To solve the problem, we need to find the ratio of the area of triangle \( \Delta ABC \) to the area of triangle \( \Delta AOC \) given that \( \bar{OA} + 2\bar{OB} + 3\bar{OC} = 0 \). ### Step-by-step Solution: 1. **Understanding the Vectors**: We have the equation \( \bar{OA} + 2\bar{OB} + 3\bar{OC} = 0 \).

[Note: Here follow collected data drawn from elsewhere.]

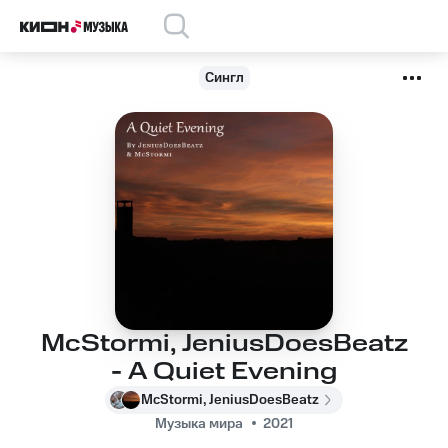
Сингл
McStormi, JeniusDoesBeatz
- A Quiet Evening
McStormi, JeniusDoesBeatz
Музыка мира
2021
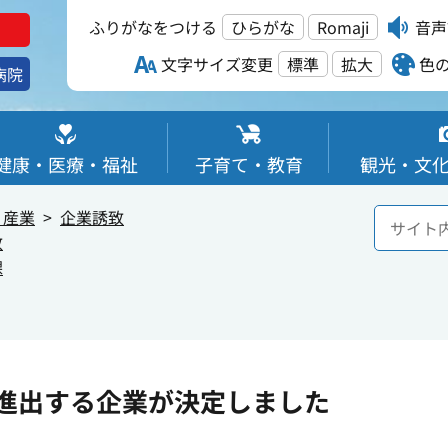
ふりがなをつける
ひらがな
Romaji
音声
文字サイズ変更
標準
拡大
色
病院
健康・医療・福祉
子育て・教育
観光・文
・産業
企業誘致
致
課
進出する企業が決定しました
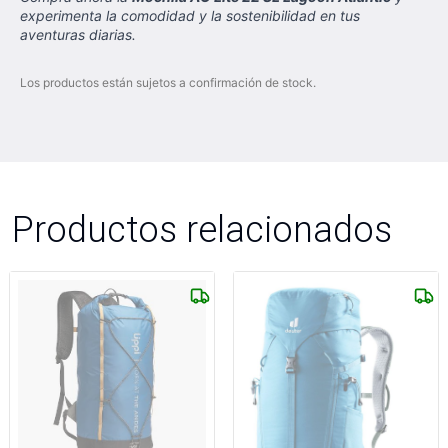
experimenta la comodidad y la sostenibilidad en tus
aventuras diarias.
Los productos están sujetos a confirmación de stock.
Productos relacionados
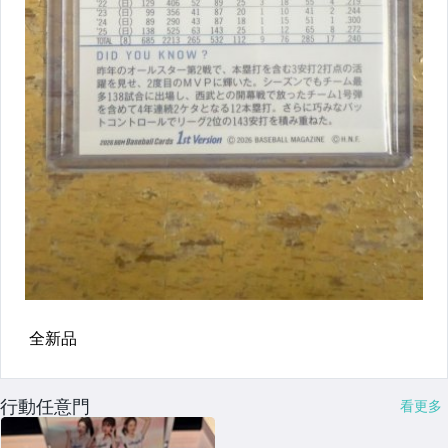
行動任意門
看更多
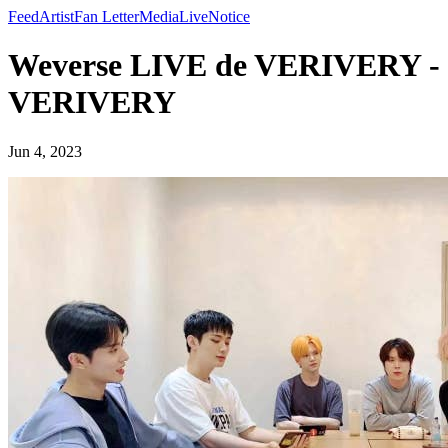
Feed
Artist
Fan Letter
Media
Live
Notice
Weverse LIVE de VERIVERY -
VERIVERY
Jun 4, 2023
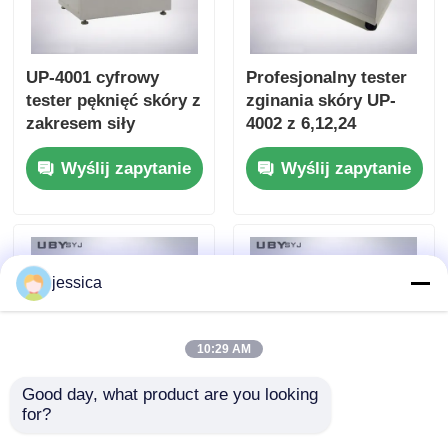
UP-4001 cyfrowy
Profesjonalny tester
tester pęknięć skóry z
zginania skóry UP-
zakresem siły
4002 z 6,12,24
0~1000N Φ6,35 mm
zestawami pozycji
Wyślij zapytanie
Wyślij zapytanie
stalowa kulka i
testowej i kątem
dokładnością ± 1%
zgięcia 22,5° ± 0,5°
siły do badania
dla próbek o
rozciągania ziaren
wymiarach 70 ± 5 x 45
skóry
± 5 mm
jessica
10:29 AM
Good day, what product are you looking 
for?
UP-4042 Tester z
UP-4042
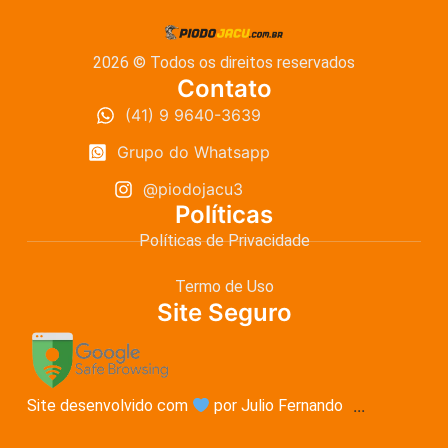
2026 © Todos os direitos reservados
Contato
(41) 9 9640-3639
Grupo do Whatsapp
@piodojacu3
Políticas
Políticas de Privacidade
Termo de Uso
Site Seguro
Site desenvolvido com
por Julio Fernando
...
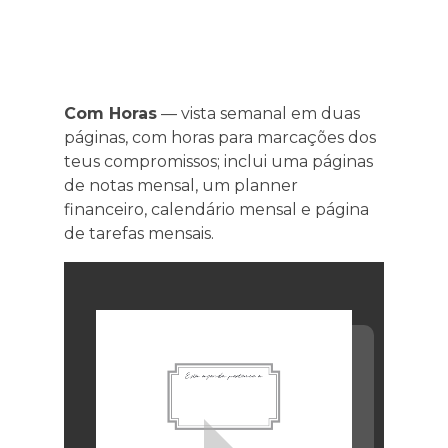
Com Horas
— vista semanal em duas
páginas, com horas para marcações dos
teus compromissos; inclui uma páginas
de notas mensal, um planner
financeiro, calendário mensal e página
de tarefas mensais.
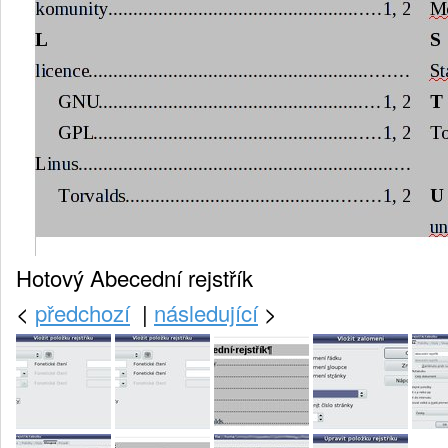
Hotový Abecední rejstřík
<
předchozí
|
následující
>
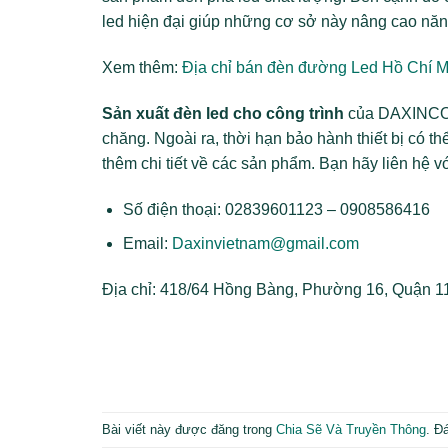
led hiện đại giúp những cơ sở này nâng cao năn
Xem thêm:
Địa chỉ bán đèn đường Led Hồ Chí Mi
Sản xuất đèn led cho công trình
của DAXINCO n
chăng. Ngoài ra, thời hạn bảo hành thiết bị có 
thêm chi tiết về các sản phẩm. Bạn hãy liên hệ 
Số điện thoại: 02839601123 – 0908586416
Email:
Daxinvietnam@gmail.com
Địa chỉ: 418/64 Hồng Bàng, Phường 16, Quận 
Bài viết này được đăng trong
Chia Sẽ Và Truyền Thông
. Đ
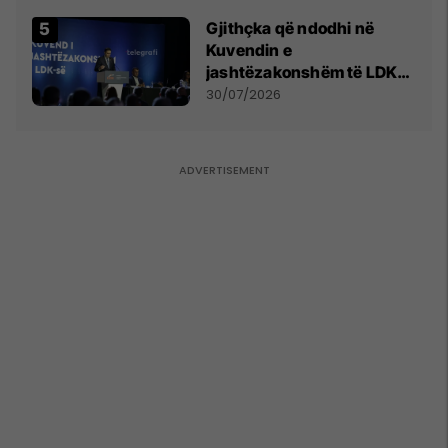
Gjithçka që ndodhi në
Kuvendin e
jashtëzakonshëm të LDK-
së
30/07/2026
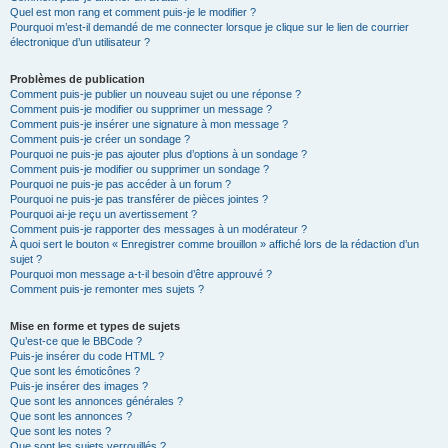
Quel est mon rang et comment puis-je le modifier ?
Pourquoi m’est-il demandé de me connecter lorsque je clique sur le lien de courrier
électronique d’un utilisateur ?
Problèmes de publication
Comment puis-je publier un nouveau sujet ou une réponse ?
Comment puis-je modifier ou supprimer un message ?
Comment puis-je insérer une signature à mon message ?
Comment puis-je créer un sondage ?
Pourquoi ne puis-je pas ajouter plus d’options à un sondage ?
Comment puis-je modifier ou supprimer un sondage ?
Pourquoi ne puis-je pas accéder à un forum ?
Pourquoi ne puis-je pas transférer de pièces jointes ?
Pourquoi ai-je reçu un avertissement ?
Comment puis-je rapporter des messages à un modérateur ?
À quoi sert le bouton « Enregistrer comme brouillon » affiché lors de la rédaction d’un
sujet ?
Pourquoi mon message a-t-il besoin d’être approuvé ?
Comment puis-je remonter mes sujets ?
Mise en forme et types de sujets
Qu’est-ce que le BBCode ?
Puis-je insérer du code HTML ?
Que sont les émoticônes ?
Puis-je insérer des images ?
Que sont les annonces générales ?
Que sont les annonces ?
Que sont les notes ?
Que sont les sujets verrouillés ?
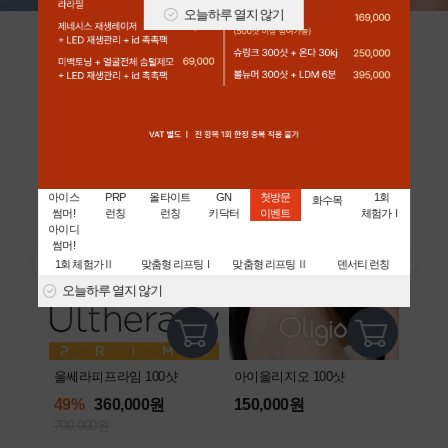
오늘하루 열지 않기
아이디 어워즈 [대상]
전국민 1시술 시급! 스테디셀러
아이스
PRP
올타이트
GN
첫방문
1회
화수목
썸머!
런칭
런칭
키닥터
이벤트
체험가Ⅰ
아이디
썸머!
1회 체험가Ⅱ
맞춤형 리프팅Ⅰ
맞춤형 리프팅 Ⅱ
덴서티 런칭
오늘하루 열지 않기
울쎄라피프라임 100샷
아이올리지오 100샷
리쥬란
49%
360,000원
150,000원
43%
700,000원
350,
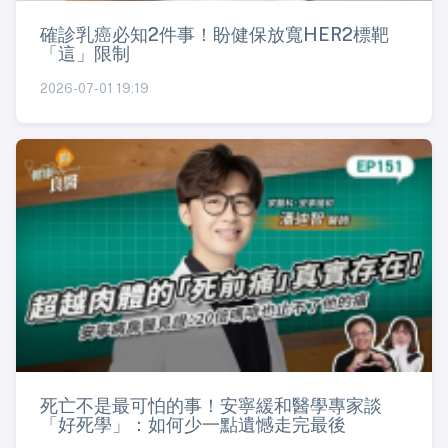
確診乳癌必知2件事！盼健保放寬HER2標靶
「這」限制
2026-07-01 19:19
死亡不是最可怕的事！安寧緩和醫學專家談
「好死學」：如何少一點遺憾走完最後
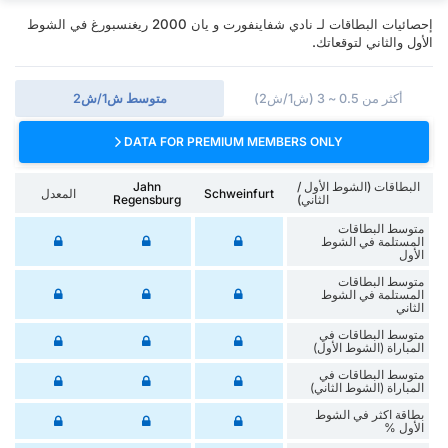
إحصائيات البطاقات لـ نادي شفاينفورت و يان 2000 ريغنسبورغ في الشوط
الأول والثاني لتوقعاتك.
أكثر من 0.5 ~ 3 (ش1/ش2)
متوسط ش1/ش2
DATA FOR PREMIUM MEMBERS ONLY
البطاقات (الشوط الأول /
Jahn
Schweinfurt
المعدل
الثاني)
Regensburg
متوسط البطاقات
المستلمة في الشوط
الأول
متوسط البطاقات
المستلمة في الشوط
الثاني
متوسط البطاقات في
المباراة (الشوط الأول)
متوسط البطاقات في
المباراة (الشوط الثاني)
‏بطاقة اكثر في الشوط
الأول %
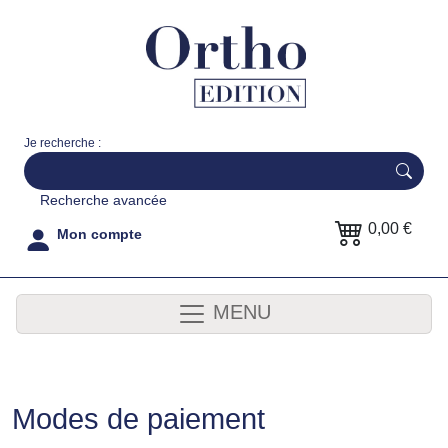
Je recherche :
Recherche avancée
0,00 €
Mon compte
MENU
Modes de paiement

This means that the vector \( \bar{OA} \) is balanced by the weighted vectors \( 2\bar{OB} \) and \( 3\bar{OC} \). 2. **Setting Up the Areas**: The area of triangle \( ABC \) can be expressed in terms of the cross product of its sides. The area of triangle \( AOC \) can also be expressed similarly. We denote: - Area of triangle \( ABC = \frac{1}{2} |\bar{AB} \times \bar{AC}| \) - Area of triangle \( AOC = \frac{1}{2} |\bar{AO} \times \bar{AC}| \) 3. **Using the Given Vector Equation**: From the vector equation, we can express \( \bar{OA} \) in terms of \( \bar{OB} \) and \( \bar{OC} \): \[ \bar{OA} = -2\bar{OB} - 3\bar{OC} \] 4. **Cross Products**: We can use the cross product to find the areas. The area of triangle \( AOC \) can be expressed as: \[ \text{Area of } AOC = \frac{1}{2} |\bar{OA} \times \bar{AC}| \] Substituting \( \bar{OA} \): \[ \text{Area of } AOC = \frac{1}{2} |(-2\bar{OB} - 3\bar{OC}) \times \bar{AC}| \] 5. **Calculating Areas**: We can expand the cross product: \[ \text{Area of } AOC = \frac{1}{2} (2|\bar{OB} \times \bar{AC}| + 3|\bar{OC} \times \bar{AC}|) \] 6. **Finding the Ratio**: Now, we need to find the ratio: \[ \frac{\text{Area of } ABC}{\text{Area of } AOC} \] Using the areas calculated, we can substitute: \[ \frac{\frac{1}{2} |\bar{AB} \times \bar{AC}|}{\frac{1}{2} (2|\bar{OB} \times \bar{AC}| + 3|\bar{OC} \times \bar{AC}|)} \] 7. **Simplifying the Ratio**: After simplification, we find that: \[ \frac{|\bar{AB} \times \bar{AC}|}{2|\bar{OB} \times \bar{AC}| + 3|\bar{OC} \times \bar{AC}|} = 3 \] Thus, the ratio of the area of triangle \( ABC \) to the area of triangle \( AOC \) is **3**.